Saved entries

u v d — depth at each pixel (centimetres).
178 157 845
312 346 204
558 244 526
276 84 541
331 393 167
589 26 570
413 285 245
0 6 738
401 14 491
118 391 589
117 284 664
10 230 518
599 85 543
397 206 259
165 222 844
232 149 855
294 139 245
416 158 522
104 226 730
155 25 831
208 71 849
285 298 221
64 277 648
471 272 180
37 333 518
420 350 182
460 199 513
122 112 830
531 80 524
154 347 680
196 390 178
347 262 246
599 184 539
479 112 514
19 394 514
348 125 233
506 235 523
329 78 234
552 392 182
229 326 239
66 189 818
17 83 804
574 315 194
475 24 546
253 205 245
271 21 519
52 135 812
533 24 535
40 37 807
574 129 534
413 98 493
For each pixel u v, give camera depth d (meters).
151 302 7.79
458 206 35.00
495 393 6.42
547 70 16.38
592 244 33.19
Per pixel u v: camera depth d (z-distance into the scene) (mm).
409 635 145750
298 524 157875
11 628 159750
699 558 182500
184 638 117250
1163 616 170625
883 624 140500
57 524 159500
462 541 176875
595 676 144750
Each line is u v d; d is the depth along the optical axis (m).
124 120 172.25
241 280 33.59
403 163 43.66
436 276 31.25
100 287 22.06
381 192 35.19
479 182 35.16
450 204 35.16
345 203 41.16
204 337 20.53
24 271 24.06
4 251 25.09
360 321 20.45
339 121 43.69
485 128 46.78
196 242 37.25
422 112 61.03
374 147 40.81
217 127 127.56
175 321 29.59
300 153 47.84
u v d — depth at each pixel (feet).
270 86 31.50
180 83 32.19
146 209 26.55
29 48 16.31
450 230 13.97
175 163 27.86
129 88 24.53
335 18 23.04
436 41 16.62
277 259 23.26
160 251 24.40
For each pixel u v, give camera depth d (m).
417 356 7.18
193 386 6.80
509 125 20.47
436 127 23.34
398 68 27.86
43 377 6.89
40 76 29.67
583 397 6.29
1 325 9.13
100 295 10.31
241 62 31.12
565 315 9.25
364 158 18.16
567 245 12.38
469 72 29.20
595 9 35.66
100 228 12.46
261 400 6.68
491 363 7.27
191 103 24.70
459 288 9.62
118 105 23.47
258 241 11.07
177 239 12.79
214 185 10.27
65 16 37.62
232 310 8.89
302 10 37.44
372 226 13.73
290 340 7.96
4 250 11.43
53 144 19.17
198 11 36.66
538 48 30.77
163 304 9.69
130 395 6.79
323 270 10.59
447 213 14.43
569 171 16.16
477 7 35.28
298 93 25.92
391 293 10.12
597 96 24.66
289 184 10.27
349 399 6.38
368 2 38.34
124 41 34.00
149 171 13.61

** Exercise **
Each line from the one containing "290 340 7.96" through the end of the entries, both included, is to be returned exactly, with no other lines.

** Answer to this task **
290 340 7.96
4 250 11.43
53 144 19.17
198 11 36.66
538 48 30.77
163 304 9.69
130 395 6.79
323 270 10.59
447 213 14.43
569 171 16.16
477 7 35.28
298 93 25.92
391 293 10.12
597 96 24.66
289 184 10.27
349 399 6.38
368 2 38.34
124 41 34.00
149 171 13.61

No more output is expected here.